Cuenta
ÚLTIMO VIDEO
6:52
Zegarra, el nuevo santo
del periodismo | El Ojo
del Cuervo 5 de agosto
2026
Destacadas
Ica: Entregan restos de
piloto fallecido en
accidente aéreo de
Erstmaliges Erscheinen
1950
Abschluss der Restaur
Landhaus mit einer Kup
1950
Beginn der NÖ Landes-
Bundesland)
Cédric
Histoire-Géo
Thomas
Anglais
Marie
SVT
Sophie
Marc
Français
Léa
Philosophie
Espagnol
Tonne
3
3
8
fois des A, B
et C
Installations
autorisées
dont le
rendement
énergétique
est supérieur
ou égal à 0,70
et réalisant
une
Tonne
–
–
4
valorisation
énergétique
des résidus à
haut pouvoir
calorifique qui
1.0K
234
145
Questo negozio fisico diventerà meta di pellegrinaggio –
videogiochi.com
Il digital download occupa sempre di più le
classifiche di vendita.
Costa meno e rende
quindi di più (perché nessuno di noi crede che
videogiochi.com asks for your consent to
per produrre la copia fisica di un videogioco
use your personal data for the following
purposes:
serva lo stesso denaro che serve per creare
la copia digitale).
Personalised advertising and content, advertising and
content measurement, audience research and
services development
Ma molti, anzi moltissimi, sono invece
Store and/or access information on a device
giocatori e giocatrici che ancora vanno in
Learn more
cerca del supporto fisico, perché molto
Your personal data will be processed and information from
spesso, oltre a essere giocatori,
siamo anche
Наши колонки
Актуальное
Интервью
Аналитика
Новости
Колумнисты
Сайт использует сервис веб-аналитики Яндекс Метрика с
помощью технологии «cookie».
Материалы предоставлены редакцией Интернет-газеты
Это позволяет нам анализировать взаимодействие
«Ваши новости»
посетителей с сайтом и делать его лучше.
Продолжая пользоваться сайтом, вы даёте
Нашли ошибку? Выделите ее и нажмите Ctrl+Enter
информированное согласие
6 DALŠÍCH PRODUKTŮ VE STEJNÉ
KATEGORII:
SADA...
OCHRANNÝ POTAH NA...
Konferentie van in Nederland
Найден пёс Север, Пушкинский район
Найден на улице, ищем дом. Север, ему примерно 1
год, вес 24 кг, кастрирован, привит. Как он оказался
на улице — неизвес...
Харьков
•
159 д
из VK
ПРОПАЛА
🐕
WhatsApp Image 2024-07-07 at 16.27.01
········
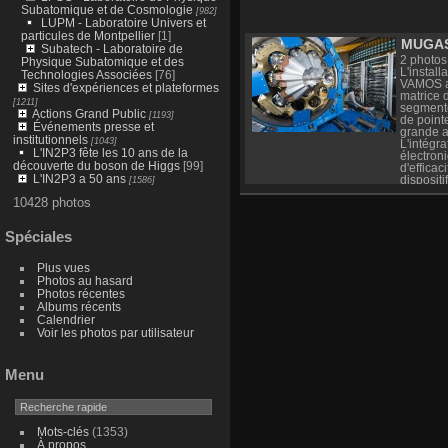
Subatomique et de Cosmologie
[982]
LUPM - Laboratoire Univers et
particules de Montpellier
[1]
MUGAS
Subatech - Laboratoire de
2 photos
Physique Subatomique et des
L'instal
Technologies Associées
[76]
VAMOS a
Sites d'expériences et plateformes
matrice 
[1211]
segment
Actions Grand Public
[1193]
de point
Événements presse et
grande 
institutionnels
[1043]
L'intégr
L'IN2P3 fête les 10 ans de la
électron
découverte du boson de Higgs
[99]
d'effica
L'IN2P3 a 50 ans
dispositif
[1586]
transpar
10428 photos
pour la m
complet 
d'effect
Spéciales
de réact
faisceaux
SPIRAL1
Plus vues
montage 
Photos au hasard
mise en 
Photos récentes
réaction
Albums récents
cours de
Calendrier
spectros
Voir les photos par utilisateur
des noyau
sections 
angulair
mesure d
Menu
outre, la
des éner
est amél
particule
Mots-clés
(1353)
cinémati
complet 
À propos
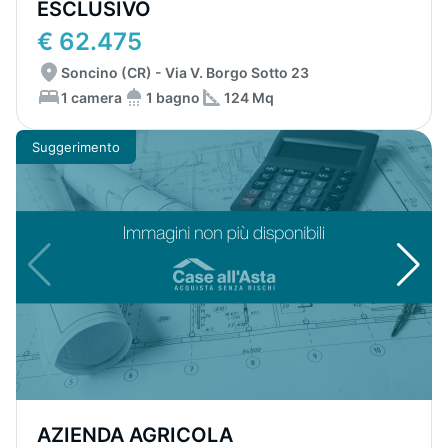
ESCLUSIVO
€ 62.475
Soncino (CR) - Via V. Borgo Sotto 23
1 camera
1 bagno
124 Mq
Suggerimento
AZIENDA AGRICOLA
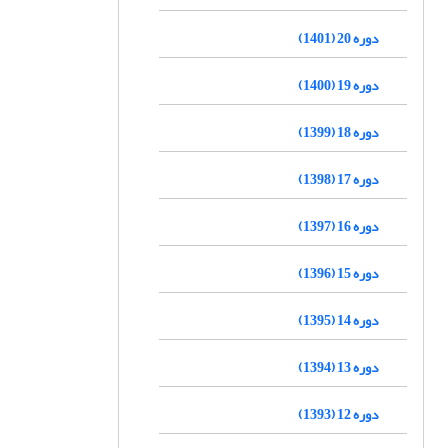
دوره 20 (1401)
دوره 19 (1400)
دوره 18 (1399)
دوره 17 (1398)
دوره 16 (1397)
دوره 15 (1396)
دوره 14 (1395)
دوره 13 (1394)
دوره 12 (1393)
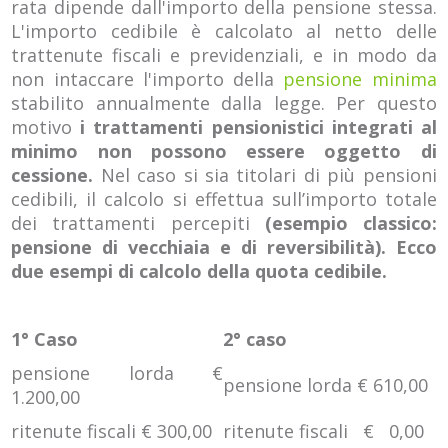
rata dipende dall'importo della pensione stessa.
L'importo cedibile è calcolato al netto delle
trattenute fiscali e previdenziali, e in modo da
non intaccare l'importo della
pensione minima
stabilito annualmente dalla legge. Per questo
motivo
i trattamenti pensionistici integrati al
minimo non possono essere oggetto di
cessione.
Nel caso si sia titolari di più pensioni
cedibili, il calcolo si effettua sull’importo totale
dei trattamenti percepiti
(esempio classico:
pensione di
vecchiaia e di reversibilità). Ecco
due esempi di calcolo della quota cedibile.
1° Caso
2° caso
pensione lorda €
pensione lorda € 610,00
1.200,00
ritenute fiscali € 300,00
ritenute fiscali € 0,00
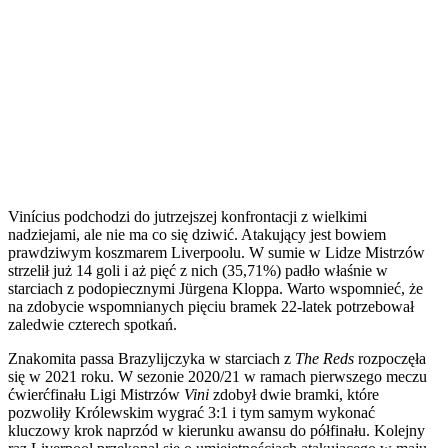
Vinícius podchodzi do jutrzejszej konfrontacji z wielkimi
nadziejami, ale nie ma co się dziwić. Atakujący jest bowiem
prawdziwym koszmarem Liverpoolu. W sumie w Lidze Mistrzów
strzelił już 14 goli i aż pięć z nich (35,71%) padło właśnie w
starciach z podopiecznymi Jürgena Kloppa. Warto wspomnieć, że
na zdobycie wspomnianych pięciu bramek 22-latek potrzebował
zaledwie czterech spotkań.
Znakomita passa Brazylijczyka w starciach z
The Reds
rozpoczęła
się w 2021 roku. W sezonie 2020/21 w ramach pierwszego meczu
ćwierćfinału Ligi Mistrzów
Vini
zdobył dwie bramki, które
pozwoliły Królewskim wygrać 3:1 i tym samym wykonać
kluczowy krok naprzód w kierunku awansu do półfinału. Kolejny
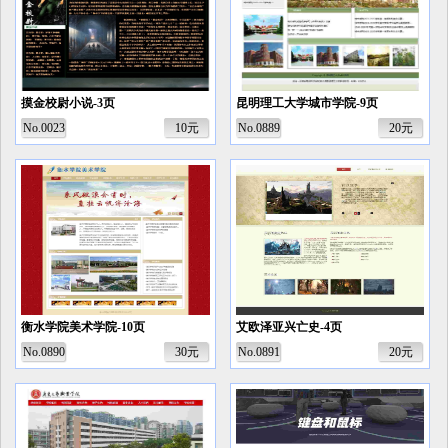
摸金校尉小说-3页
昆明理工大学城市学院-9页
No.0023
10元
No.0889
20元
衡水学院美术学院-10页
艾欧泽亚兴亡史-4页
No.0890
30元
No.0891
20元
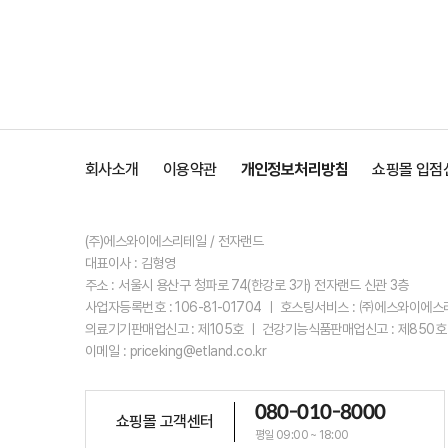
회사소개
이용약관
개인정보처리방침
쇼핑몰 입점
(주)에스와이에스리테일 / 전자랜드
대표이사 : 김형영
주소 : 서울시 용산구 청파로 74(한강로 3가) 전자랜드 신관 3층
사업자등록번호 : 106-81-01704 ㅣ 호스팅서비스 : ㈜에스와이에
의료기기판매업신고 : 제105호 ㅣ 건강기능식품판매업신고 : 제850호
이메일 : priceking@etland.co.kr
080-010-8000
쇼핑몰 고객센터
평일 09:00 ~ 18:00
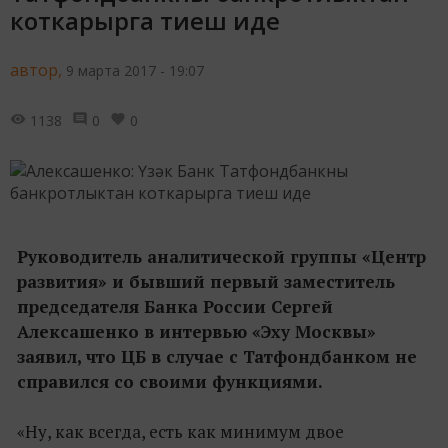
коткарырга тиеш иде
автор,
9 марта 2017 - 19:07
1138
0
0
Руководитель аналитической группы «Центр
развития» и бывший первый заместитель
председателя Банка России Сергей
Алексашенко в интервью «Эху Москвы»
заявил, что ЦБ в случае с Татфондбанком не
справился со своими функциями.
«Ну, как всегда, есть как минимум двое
········
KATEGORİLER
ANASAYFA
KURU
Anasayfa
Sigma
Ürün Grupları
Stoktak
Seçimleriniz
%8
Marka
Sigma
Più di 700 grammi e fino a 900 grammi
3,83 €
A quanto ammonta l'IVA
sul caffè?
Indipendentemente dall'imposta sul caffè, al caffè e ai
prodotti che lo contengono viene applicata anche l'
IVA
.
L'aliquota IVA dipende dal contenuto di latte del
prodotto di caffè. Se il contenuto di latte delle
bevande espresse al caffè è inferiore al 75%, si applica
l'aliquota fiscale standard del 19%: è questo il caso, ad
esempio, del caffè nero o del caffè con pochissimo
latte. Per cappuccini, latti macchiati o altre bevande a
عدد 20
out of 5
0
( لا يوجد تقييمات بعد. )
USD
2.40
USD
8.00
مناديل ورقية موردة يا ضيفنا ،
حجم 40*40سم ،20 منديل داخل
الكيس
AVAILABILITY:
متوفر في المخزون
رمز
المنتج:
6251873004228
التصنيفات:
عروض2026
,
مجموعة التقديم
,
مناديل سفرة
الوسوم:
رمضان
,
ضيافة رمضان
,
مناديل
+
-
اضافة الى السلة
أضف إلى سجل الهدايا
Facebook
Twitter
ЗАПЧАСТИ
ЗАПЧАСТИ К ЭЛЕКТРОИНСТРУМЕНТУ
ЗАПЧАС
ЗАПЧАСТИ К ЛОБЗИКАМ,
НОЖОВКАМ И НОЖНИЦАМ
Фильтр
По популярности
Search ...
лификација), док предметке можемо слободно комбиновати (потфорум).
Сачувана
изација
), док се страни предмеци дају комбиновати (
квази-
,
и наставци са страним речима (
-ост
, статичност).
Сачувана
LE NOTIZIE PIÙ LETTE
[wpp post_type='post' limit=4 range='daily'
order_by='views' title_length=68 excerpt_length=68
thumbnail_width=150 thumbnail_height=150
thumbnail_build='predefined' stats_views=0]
········
Task directions:
Reproduce only the lines between the one holding "Subatomique et de Cosmologie" and the one holding "ritenute fiscali € 0,00", inclusive, with "ritenute fiscali" changed to "imposte trattenute" and everything else unchanged. Omit the pictures from your answer.

Expected answer:
Subatomique et de Cosmologie
[982]
LUPM - Laboratoire Univers et
particules de Montpellier
[1]
MUGAS
Subatech - Laboratoire de
2 photos
Physique Subatomique et des
L'instal
Technologies Associées
[76]
VAMOS a
Sites d'expériences et plateformes
matrice 
[1211]
segment
Actions Grand Public
[1193]
de point
Événements presse et
grande 
institutionnels
[1043]
L'intégr
L'IN2P3 fête les 10 ans de la
électron
découverte du boson de Higgs
[99]
d'effica
L'IN2P3 a 50 ans
dispositif
[1586]
transpar
10428 photos
pour la m
complet 
d'effect
Spéciales
de réact
faisceaux
SPIRAL1
Plus vues
montage 
Photos au hasard
mise en 
Photos récentes
réaction
Albums récents
cours de
Calendrier
spectros
Voir les photos par utilisateur
des noyau
sections 
angulair
mesure d
Menu
outre, la
des éner
est amél
particule
Mots-clés
(1353)
cinémati
complet 
À propos
ESCLUSIVO
€ 62.475
Soncino (CR) - Via V. Borgo Sotto 23
1 camera
1 bagno
124 Mq
Suggerimento
AZIENDA AGRICOLA
دوره 20 (1401)
دوره 19 (1400)
دوره 18 (1399)
دوره 17 (1398)
دوره 16 (1397)
دوره 15 (1396)
دوره 14 (1395)
دوره 13 (1394)
دوره 12 (1393)
rata dipende dall'importo della pensione stessa.
L'importo cedibile è calcolato al netto delle
trattenute fiscali e previdenziali, e in modo da
non intaccare l'importo della
pensione minima
stabilito annualmente dalla legge. Per questo
motivo
i trattamenti pensionistici integrati al
minimo non possono essere oggetto di
cessione.
Nel caso si sia titolari di più pensioni
cedibili, il calcolo si effettua sull’importo totale
dei trattamenti percepiti
(esempio classico:
pensione di
vecchiaia e di reversibilità). Ecco
due esempi di calcolo della quota cedibile.
1° Caso
2° caso
pensione lorda €
pensione lorda € 610,00
1.200,00
imposte trattenute € 300,00
imposte trattenute € 0,00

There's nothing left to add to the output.